*Data listing*:

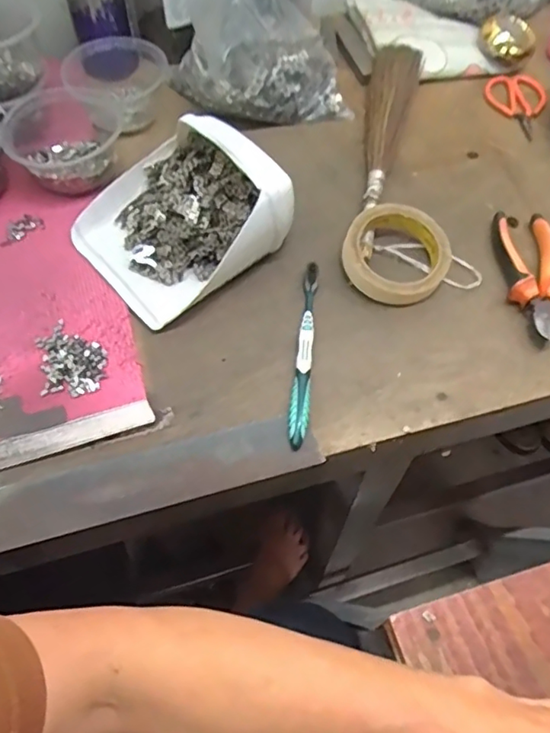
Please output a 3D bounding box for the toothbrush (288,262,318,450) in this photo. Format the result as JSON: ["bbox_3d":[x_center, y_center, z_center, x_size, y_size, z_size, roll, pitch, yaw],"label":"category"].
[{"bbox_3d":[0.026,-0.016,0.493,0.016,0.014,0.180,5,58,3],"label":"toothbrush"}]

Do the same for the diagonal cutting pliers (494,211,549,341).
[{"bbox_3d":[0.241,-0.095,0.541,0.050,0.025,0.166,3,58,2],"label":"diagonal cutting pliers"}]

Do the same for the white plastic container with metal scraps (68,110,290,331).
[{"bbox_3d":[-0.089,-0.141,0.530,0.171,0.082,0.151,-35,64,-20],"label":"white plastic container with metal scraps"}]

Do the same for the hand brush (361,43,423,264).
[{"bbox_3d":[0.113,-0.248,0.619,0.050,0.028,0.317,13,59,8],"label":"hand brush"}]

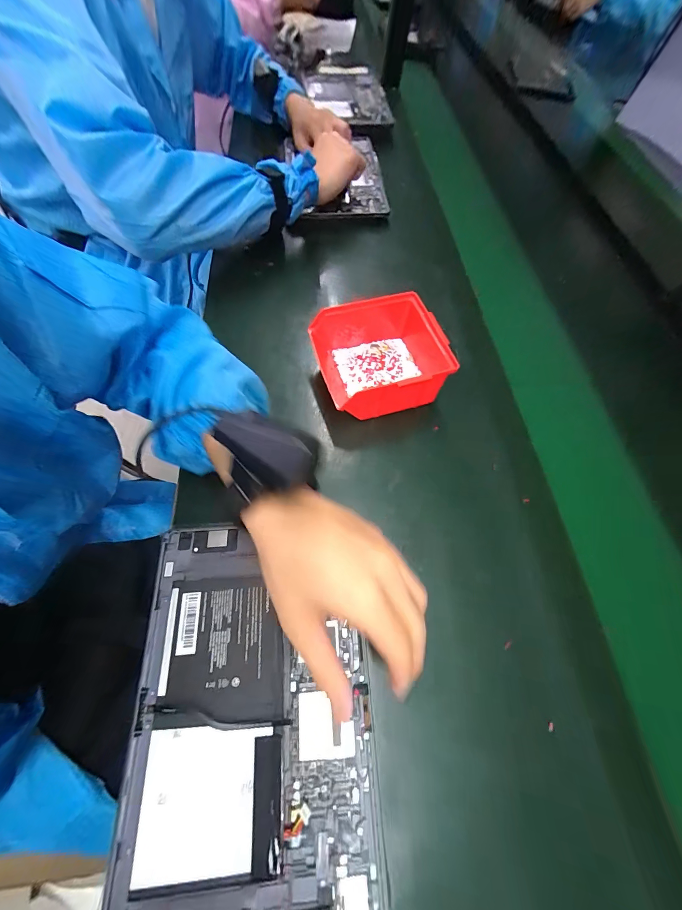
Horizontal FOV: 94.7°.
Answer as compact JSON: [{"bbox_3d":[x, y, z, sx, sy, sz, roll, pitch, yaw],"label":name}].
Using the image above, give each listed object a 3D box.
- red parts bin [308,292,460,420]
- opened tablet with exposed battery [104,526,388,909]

==

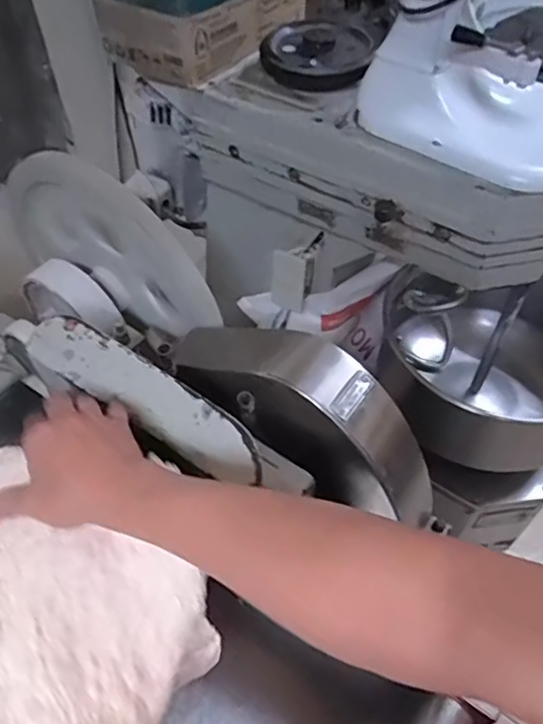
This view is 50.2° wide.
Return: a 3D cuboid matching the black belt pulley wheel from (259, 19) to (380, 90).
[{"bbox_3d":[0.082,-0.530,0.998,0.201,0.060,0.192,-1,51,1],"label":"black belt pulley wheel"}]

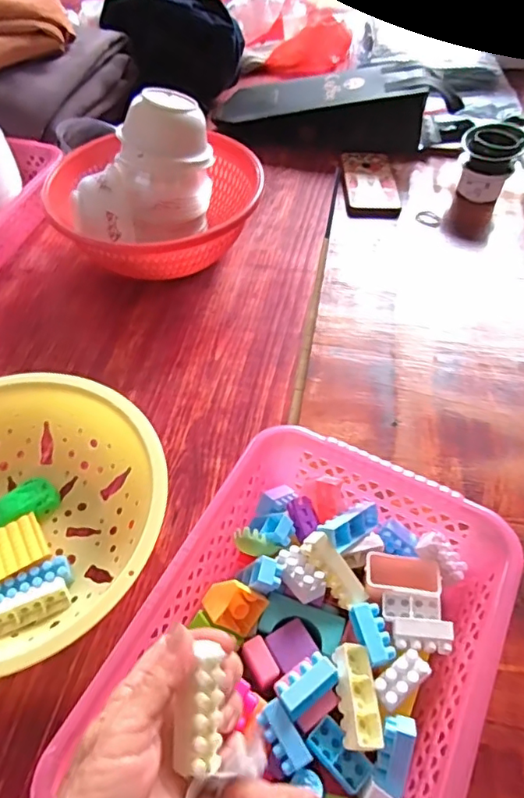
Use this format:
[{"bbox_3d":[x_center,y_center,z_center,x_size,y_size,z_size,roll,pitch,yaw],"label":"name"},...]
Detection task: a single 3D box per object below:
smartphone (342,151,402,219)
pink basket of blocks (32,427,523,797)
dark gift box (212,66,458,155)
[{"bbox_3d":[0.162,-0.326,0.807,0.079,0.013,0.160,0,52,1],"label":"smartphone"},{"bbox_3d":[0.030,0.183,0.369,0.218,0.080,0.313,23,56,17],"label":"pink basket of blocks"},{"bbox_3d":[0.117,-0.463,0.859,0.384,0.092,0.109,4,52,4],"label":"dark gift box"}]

*What needs to be done*: Within the entries above, the lines from the one containing "Please output a" through the one containing "- opened tablet" are to be transcribed exactly, ends included, pictures excluded.

*Answer box*:
Please output a 3D bounding box for the toothbrush (288,262,318,450) in this photo. Format the result as JSON: ["bbox_3d":[x_center, y_center, z_center, x_size, y_size, z_size, roll, pitch, yaw],"label":"category"].
[{"bbox_3d":[0.026,-0.016,0.493,0.016,0.014,0.180,5,58,3],"label":"toothbrush"}]

Do the same for the diagonal cutting pliers (494,211,549,341).
[{"bbox_3d":[0.241,-0.095,0.541,0.050,0.025,0.166,3,58,2],"label":"diagonal cutting pliers"}]

Do the same for the white plastic container with metal scraps (68,110,290,331).
[{"bbox_3d":[-0.089,-0.141,0.530,0.171,0.082,0.151,-35,64,-20],"label":"white plastic container with metal scraps"}]

Do the same for the hand brush (361,43,423,264).
[{"bbox_3d":[0.113,-0.248,0.619,0.050,0.028,0.317,13,59,8],"label":"hand brush"}]

Horizontal FOV: 94.7°.
Answer as compact JSON: [{"bbox_3d":[x, y, z, sx, sy, sz, roll, pitch, yaw],"label":name}].
Using the image above, give each listed object a 3D box.
- red parts bin [308,292,460,420]
- opened tablet with exposed battery [104,526,388,909]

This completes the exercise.